LOS ANGELES – Hundreds of schools from Orange to Riverside counties are using technology that provides instant sex offender and background checks for any visitors, adding an additional layer of security at campuses.

Brock Carothers of Raptor Technologies runs the system used at 15,000 schools nationwide, including every school in the Covina-Valley Unified School District and in many schools across Southern California.

“The fact is we are flagging 30 a day nationwide. Thirty registered sex offenders a day,” Carothers said.
Visitors put their driver’s license through a scanner and the computer checks a database. The system can scan green cards, military IDs and passports. It does not store private information and can be customized to deal with various situations, including custodial issues.

Principal Kim Sheehan of Barranca Elementary in Covina says the system goes beyond the traditional emergency contact cards often used in schools to check who can pick up a child – or be on campus at all.

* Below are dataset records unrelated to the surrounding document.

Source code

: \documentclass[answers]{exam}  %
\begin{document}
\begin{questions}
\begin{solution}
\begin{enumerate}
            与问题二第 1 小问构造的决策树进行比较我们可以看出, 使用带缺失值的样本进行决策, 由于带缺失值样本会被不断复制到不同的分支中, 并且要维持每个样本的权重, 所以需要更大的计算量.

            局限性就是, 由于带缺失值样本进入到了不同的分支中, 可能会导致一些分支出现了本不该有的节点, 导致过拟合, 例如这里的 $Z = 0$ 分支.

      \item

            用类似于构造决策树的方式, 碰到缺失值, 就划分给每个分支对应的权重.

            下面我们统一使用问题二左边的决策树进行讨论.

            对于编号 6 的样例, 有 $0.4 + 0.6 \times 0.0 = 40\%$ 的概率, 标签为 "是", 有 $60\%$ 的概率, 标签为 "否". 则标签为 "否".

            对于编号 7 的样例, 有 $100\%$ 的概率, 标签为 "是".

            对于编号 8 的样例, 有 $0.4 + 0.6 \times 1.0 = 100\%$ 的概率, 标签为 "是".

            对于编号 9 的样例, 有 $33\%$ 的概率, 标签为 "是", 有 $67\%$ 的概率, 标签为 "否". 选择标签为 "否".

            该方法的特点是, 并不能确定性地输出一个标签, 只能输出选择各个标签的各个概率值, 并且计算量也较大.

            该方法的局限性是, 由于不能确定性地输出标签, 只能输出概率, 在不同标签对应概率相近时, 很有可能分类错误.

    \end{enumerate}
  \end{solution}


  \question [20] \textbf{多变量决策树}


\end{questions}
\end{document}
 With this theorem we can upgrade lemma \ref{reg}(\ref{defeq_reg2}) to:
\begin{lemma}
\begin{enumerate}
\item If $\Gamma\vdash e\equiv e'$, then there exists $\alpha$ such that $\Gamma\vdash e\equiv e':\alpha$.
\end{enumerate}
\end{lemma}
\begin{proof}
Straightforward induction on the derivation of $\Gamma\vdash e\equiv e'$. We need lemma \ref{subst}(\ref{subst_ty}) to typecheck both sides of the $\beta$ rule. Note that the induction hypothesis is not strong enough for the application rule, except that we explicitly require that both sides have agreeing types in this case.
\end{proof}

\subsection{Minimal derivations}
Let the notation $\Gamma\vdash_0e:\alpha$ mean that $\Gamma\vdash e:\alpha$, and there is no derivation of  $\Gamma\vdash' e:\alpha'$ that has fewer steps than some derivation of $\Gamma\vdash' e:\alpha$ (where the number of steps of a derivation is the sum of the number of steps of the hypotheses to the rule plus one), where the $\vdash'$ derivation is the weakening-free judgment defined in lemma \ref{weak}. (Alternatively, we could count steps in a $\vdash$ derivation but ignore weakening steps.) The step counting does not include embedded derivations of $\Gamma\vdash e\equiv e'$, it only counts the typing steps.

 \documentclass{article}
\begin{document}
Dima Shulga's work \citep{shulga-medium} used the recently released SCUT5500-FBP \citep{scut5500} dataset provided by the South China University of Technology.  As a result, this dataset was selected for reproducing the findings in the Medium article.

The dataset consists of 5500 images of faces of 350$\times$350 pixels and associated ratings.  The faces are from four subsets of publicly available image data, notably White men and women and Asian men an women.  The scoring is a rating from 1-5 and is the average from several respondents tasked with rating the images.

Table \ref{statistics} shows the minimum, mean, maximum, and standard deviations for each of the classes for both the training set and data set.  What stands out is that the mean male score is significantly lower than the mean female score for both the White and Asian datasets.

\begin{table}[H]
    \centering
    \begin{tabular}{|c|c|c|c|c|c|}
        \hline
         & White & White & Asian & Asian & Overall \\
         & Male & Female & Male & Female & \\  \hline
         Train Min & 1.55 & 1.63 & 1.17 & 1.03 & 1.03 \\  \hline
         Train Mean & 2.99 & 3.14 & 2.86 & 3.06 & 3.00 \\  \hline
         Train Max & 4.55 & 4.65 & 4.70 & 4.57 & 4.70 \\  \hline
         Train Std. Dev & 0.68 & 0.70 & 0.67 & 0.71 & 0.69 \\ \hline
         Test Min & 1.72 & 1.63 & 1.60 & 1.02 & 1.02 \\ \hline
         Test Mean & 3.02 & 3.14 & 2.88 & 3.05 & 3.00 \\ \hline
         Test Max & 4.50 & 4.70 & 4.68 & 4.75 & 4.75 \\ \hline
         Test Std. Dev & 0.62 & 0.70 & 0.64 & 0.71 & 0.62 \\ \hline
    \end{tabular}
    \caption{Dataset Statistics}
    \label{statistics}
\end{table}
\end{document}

“If they were a painter, a construction worker or someone doing an inspection we didn’t know if they were cleared, this system Raptor has allowed us the added layer of security,” Sheehan said.

If a parent or family member isn’t supposed to pick up a child, an alert is sent to a predetermined list of people which could include law enforcement. If Sheehan receives an alert, she treads lightly.

“I would just have a conversation with the adult that was here and just say we are having a problem with our system, I need to check with the district office,” she said.

There have been no alerts at Barranca, but at another elementary school in the district Raptor says two registered sex offenders and a couple of custodial issues have been flagged.